→ Tekst do czytania:
-- -- --

Łączna liczba wyświetleń

niedziela, 20 listopada 2011

FINLANDIA 2011

Metsästää hirviä - SUOMI 2011

W tym roku znów zdecydowaliśmy się na wyjazd do Finlandii. Korzystając z zaproszenia przyjaciół, mogliśmy spędzić 2 niesamowite tygodnie polując na łosie.





Las fiński - brzoza, sosna, świerk - przepiękny, chłodny, cichy, kamieniste podłoże, mchy, bagna,jeziora. Otacza człowieka z każdej strony o pustej przestrzeni trzeba w tym miejscu po prostu zapomnieć :D.


Przez dwa tygodnie padły tylko a raczej aż 2 łosie. Polowanie tutaj bez żadnego psa jest raczej bezsensowne. Fińskie polowanie opiera się na bardzo dobrze wyszkolonym psie na łosie lub niedźwiedzie. Grupa myśliwych zajmuje strategiczne miejsca na większych i mniejszych duktach w obrębie swojego obwodu a następnie jeden myśliwy wyrusza z psem. Dodam, że jest to dość długa droga - dziennie pokonywałam około 10 km a mój pies po całym dniu pracy na GPS miał łączną trasę średnio około 30-40 km. Podstawa to dobra mapa terenu + kompas. Bez tego ani rusz :D. Wszyscy myśliwi mają ze sobą stały kontakt radiowy.

-- -- --

(Zapisane dane)
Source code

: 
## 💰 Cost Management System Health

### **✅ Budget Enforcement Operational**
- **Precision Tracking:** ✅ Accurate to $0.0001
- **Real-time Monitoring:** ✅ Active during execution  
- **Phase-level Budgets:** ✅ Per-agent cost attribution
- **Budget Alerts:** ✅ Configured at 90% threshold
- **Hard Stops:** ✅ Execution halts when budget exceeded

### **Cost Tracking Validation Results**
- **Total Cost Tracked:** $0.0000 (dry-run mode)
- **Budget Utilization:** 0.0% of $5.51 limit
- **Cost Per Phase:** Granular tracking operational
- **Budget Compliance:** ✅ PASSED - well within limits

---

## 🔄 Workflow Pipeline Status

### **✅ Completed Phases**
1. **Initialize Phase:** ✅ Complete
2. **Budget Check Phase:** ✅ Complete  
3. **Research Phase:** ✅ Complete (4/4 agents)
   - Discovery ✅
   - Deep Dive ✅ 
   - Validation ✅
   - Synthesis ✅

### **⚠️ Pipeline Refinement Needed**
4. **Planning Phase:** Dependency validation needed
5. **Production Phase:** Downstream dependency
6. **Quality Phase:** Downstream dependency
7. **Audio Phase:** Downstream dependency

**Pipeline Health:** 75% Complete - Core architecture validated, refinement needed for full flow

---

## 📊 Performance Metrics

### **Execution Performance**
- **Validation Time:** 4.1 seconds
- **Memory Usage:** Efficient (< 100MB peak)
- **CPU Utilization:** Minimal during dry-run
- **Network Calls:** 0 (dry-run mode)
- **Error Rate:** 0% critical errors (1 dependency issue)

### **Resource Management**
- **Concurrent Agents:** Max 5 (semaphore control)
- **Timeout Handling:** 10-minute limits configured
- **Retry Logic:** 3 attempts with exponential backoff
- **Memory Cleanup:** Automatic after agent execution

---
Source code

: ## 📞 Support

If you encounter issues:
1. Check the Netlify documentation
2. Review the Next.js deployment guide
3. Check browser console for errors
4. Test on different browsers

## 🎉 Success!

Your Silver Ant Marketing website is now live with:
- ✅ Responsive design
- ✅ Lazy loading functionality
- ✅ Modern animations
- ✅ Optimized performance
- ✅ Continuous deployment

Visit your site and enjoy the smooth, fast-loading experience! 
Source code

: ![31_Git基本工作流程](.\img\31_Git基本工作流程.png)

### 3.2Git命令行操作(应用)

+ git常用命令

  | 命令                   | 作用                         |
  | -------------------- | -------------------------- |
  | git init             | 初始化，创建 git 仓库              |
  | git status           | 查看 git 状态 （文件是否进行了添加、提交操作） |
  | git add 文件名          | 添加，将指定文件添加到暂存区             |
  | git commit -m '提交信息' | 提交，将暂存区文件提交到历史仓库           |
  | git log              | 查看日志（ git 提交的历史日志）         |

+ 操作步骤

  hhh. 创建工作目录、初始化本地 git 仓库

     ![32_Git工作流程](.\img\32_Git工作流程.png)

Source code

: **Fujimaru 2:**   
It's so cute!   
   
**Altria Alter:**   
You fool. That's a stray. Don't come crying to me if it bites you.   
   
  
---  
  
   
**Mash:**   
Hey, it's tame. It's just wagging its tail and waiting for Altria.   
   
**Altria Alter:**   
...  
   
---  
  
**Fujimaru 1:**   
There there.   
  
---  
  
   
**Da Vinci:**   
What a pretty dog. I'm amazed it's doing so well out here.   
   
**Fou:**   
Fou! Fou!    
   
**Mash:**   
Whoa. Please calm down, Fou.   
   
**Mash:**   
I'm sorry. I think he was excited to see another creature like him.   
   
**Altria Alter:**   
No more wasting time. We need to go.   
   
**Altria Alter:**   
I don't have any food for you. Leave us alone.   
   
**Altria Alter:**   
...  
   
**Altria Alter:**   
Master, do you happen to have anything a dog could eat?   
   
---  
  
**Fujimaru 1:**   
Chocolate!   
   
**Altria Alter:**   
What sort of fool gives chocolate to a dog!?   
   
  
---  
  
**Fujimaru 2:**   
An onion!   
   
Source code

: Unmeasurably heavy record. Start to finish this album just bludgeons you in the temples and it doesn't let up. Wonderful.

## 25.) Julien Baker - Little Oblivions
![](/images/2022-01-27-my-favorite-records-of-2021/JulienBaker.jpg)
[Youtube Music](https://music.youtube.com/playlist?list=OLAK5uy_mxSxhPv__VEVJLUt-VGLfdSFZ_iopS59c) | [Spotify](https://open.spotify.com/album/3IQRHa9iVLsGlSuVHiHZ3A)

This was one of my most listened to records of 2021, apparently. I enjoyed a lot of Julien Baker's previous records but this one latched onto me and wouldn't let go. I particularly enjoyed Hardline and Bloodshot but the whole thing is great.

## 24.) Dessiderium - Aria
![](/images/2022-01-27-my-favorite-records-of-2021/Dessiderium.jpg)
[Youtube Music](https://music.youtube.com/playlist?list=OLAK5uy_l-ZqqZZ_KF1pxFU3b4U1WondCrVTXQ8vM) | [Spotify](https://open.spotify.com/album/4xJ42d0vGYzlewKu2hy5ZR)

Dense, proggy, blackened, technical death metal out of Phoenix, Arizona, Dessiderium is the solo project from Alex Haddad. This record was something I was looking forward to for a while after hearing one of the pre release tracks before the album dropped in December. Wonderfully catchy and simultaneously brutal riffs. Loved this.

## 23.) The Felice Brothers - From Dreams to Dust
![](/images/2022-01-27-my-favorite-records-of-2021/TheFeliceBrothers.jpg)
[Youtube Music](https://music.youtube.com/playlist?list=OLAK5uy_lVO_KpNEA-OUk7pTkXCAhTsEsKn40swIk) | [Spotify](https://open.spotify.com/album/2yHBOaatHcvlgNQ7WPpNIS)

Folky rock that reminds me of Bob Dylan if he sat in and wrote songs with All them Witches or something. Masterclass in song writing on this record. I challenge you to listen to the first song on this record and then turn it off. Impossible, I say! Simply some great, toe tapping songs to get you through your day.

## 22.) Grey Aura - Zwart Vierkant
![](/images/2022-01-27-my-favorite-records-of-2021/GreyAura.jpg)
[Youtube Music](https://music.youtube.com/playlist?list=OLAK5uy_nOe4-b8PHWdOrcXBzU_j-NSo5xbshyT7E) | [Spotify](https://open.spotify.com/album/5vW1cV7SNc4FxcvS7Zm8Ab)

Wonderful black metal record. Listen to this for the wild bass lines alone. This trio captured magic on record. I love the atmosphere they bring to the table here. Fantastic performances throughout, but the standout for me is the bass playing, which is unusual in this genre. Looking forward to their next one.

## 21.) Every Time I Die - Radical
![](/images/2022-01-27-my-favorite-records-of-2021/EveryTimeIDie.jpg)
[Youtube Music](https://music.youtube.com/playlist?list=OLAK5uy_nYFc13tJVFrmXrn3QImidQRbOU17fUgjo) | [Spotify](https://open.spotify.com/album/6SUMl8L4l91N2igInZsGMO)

-- -- --

→ Zadanie A: Przepisz słowo w słowo fragment tekstu o polowaniu na łosie w Finlandii, zaczynając od „Łączna liczba wyświetleń” i kończąc na „polując na łosie.”.
→ Zadanie B: Ile łosi padło w ciągu dwóch tygodni polowania według tekstu o polowaniu w Finlandii?
→ Zadanie C: Przedstaw w formie krótkiej listy akapit tekstu o polowaniu w Finlandii zaczynający się od słów „Przez dwa tygodnie padły”, zachowując jego główne fakty.

→ Odpowiedź końcowa A:
Łączna liczba wyświetleń

niedziela, 20 listopada 2011

FINLANDIA 2011

Metsästää hirviä - SUOMI 2011

W tym roku znów zdecydowaliśmy się na wyjazd do Finlandii. Korzystając z zaproszenia przyjaciół, mogliśmy spędzić 2 niesamowite tygodnie polując na łosie.

→ Odpowiedź końcowa B: Padły dwa łosie.

→ Odpowiedź końcowa C:
- W ciągu dwóch tygodni padły dwa łosie.
- Polowanie bez psa jest tu raczej bezsensowne; fińskie polowanie opiera się na dobrze wyszkolonym psie na łosie lub niedźwiedzie.
- Myśliwi zajmują strategiczne miejsca na duktach w obrębie obwodu, a jeden z nich wyrusza z psem.
- Dziennie pokonywało się pieszo około 10 km, a pies według GPS przebywał średnio około 30–40 km.
- Niezbędne są dobra mapa terenu i kompas.
- Wszyscy myśliwi utrzymują stały kontakt radiowy.